Present an exact copy of each line below.

Dataset entries

══════════

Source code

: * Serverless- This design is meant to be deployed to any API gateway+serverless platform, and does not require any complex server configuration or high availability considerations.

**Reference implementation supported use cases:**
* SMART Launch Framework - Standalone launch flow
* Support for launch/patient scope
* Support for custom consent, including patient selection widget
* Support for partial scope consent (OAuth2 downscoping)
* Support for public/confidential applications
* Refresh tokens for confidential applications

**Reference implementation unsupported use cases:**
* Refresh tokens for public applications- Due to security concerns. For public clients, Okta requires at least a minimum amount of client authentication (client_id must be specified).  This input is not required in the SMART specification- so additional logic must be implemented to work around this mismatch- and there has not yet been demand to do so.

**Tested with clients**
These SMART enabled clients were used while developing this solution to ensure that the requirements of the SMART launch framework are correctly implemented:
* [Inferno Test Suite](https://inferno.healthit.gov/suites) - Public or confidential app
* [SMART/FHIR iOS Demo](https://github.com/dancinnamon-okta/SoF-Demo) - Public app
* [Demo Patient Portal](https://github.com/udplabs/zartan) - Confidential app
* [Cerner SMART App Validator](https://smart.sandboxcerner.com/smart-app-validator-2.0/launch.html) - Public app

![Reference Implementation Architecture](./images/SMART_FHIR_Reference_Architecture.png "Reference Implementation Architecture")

══════════

Answer section:
Source code

: * Serverless- This design is meant to be deployed to any API gateway+serverless platform, and does not require any complex server configuration or high availability considerations.

**Reference implementation supported use cases:**
* SMART Launch Framework - Standalone launch flow
* Support for launch/patient scope
* Support for custom consent, including patient selection widget
* Support for partial scope consent (OAuth2 downscoping)
* Support for public/confidential applications
* Refresh tokens for confidential applications

**Reference implementation unsupported use cases:**
* Refresh tokens for public applications- Due to security concerns. For public clients, Okta requires at least a minimum amount of client authentication (client_id must be specified).  This input is not required in the SMART specification- so additional logic must be implemented to work around this mismatch- and there has not yet been demand to do so.

**Tested with clients**
These SMART enabled clients were used while developing this solution to ensure that the requirements of the SMART launch framework are correctly implemented:
* [Inferno Test Suite](https://inferno.healthit.gov/suites) - Public or confidential app
* [SMART/FHIR iOS Demo](https://github.com/dancinnamon-okta/SoF-Demo) - Public app
* [Demo Patient Portal](https://github.com/udplabs/zartan) - Confidential app
* [Cerner SMART App Validator](https://smart.sandboxcerner.com/smart-app-validator-2.0/launch.html) - Public app

![Reference Implementation Architecture](./images/SMART_FHIR_Reference_Architecture.png "Reference Implementation Architecture")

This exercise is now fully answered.